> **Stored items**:
──────────────────────────────

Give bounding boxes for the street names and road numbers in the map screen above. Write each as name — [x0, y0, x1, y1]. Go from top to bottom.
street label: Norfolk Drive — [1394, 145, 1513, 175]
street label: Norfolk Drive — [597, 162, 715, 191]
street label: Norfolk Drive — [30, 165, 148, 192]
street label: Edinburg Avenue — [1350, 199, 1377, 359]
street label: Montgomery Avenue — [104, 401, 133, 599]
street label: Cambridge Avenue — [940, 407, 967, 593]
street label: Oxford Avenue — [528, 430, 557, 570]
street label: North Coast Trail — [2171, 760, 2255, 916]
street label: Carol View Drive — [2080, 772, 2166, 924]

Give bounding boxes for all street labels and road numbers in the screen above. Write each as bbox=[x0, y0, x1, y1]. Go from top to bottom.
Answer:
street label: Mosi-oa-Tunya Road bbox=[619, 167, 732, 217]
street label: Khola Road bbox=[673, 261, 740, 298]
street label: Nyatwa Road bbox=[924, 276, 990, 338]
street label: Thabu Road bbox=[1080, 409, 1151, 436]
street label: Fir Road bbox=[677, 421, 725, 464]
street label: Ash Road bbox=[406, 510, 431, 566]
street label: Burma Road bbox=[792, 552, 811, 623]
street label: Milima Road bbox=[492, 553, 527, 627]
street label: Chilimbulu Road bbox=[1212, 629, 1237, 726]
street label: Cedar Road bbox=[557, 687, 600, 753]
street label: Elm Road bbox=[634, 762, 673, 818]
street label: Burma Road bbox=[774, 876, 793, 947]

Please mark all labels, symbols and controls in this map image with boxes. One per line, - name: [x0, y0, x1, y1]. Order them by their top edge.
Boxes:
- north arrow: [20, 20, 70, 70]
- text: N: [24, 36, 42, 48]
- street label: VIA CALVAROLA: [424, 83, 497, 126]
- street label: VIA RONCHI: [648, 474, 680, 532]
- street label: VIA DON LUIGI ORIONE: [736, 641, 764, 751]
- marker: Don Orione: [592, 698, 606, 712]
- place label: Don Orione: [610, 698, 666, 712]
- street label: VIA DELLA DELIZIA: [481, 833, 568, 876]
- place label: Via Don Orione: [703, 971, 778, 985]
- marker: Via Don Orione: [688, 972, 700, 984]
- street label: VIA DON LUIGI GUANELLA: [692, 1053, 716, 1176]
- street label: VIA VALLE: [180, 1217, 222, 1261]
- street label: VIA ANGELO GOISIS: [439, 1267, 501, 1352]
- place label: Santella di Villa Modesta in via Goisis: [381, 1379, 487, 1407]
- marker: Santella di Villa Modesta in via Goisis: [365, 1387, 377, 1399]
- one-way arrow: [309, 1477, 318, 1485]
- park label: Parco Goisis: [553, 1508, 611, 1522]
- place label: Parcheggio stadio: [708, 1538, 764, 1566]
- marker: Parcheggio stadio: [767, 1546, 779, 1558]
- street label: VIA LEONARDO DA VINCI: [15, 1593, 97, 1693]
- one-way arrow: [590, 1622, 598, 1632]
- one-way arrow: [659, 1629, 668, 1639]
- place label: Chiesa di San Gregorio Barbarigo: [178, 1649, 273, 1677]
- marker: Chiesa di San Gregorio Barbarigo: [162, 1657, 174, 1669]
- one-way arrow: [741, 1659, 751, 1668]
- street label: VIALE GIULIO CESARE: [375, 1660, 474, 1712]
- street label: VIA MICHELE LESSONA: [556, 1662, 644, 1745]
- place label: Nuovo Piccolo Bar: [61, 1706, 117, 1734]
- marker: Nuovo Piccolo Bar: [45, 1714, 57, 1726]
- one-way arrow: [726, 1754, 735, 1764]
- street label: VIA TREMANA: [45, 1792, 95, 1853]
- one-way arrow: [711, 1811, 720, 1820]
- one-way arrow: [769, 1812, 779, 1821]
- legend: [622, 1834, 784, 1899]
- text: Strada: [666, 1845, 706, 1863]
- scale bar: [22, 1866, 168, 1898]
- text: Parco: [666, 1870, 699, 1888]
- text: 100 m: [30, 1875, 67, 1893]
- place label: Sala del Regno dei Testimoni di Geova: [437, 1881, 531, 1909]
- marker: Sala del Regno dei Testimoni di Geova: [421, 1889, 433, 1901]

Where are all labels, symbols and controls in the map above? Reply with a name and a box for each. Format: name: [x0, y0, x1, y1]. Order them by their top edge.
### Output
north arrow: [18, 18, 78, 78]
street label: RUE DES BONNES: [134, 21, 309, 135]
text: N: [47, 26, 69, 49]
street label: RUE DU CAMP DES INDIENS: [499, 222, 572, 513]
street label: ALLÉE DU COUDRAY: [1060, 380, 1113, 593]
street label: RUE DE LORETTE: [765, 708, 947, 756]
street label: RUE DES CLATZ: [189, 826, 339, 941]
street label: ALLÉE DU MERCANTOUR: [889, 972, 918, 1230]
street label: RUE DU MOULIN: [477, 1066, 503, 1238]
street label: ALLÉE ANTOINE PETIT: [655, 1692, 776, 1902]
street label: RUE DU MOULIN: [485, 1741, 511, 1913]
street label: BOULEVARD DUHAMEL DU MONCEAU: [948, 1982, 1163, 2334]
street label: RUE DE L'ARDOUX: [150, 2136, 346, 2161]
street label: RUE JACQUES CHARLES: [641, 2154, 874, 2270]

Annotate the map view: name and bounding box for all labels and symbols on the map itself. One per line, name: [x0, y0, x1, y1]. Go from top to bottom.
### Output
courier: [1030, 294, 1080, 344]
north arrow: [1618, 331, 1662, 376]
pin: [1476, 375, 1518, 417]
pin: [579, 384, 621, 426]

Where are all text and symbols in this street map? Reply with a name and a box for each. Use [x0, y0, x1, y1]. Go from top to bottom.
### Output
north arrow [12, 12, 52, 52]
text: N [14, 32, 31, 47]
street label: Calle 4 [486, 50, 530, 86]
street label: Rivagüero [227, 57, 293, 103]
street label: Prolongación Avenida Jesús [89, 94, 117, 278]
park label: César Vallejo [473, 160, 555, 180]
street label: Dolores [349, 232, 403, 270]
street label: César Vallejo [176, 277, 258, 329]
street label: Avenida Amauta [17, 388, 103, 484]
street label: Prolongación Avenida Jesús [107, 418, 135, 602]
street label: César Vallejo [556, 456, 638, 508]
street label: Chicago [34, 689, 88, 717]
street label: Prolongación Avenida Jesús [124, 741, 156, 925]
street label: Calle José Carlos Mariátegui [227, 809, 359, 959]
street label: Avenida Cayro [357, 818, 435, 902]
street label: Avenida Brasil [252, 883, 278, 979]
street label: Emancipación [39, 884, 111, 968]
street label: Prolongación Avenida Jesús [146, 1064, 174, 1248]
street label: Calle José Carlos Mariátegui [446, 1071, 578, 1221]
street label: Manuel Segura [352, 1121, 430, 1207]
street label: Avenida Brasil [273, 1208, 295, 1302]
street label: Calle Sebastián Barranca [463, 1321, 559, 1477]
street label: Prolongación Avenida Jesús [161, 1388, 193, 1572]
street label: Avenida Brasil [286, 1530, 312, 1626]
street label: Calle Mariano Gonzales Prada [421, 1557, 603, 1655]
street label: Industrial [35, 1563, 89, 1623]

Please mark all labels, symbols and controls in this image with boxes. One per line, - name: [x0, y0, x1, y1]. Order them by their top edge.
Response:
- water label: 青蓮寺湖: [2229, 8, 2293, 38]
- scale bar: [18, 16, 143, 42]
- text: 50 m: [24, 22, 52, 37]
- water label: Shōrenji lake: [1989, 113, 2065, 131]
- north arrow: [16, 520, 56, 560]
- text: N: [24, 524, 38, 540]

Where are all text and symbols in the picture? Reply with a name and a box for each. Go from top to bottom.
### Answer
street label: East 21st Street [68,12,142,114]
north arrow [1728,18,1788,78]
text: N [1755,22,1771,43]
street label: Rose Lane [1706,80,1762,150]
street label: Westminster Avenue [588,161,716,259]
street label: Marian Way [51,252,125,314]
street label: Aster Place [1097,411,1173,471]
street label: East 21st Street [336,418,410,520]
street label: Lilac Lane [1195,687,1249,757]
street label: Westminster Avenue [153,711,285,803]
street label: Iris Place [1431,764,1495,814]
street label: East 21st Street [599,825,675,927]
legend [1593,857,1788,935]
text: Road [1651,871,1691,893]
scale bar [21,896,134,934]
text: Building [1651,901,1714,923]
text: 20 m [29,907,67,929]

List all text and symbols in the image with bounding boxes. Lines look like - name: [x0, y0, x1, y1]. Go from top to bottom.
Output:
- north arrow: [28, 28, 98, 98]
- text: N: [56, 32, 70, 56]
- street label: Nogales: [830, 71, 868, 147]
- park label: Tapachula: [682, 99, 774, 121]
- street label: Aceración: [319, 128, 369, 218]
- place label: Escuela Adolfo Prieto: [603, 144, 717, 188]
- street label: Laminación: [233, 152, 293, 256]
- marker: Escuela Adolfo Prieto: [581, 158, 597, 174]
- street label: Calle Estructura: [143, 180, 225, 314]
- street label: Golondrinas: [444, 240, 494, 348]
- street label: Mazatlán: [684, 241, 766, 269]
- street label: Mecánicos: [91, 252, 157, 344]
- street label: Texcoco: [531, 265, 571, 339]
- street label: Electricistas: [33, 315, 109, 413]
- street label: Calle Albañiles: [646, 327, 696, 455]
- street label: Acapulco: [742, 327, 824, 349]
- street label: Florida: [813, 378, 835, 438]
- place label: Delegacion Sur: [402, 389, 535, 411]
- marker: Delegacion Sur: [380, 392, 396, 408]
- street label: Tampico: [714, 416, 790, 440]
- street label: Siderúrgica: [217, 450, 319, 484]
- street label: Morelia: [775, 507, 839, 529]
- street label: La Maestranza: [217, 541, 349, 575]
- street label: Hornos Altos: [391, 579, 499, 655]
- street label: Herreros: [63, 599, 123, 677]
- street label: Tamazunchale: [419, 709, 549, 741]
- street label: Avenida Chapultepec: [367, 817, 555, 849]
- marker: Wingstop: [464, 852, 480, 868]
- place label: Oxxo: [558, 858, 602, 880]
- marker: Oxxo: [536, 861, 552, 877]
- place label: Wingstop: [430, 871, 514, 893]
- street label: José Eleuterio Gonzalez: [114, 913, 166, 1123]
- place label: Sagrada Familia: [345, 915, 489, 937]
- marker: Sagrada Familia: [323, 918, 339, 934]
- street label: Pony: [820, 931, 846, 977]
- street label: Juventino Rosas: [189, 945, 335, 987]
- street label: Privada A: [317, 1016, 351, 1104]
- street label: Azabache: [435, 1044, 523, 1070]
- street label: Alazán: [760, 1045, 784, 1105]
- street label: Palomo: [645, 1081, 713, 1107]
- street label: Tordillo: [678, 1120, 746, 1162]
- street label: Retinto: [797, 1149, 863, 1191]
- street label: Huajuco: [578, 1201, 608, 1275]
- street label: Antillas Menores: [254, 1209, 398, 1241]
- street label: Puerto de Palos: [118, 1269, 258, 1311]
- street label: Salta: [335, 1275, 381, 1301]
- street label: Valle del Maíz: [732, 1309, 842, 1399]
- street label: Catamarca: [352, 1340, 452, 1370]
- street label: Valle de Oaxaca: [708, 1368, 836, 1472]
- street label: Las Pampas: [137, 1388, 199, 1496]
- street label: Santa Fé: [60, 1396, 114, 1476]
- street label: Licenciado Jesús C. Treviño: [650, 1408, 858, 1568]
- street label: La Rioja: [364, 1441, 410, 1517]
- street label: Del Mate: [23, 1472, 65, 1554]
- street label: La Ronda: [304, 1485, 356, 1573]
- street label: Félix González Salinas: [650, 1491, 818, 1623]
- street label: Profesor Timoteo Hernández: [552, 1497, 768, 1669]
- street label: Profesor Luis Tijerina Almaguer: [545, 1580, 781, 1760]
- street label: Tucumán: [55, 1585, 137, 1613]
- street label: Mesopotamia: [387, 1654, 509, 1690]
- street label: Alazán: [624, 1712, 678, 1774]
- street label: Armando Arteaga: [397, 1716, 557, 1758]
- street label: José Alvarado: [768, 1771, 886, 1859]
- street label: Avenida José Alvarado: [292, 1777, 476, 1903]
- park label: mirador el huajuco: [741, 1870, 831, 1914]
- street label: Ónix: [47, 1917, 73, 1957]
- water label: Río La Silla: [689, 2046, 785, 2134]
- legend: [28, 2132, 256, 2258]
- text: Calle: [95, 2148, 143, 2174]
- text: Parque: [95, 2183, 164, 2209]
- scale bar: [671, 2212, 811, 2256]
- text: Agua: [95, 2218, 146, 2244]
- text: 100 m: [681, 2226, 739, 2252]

──────────────────────────────

> **WHAT IS NEEDED**: Please give the number of lines in the data above that hold "Brasil", and write nothing else.

> **EXERCISE RESULT**: 3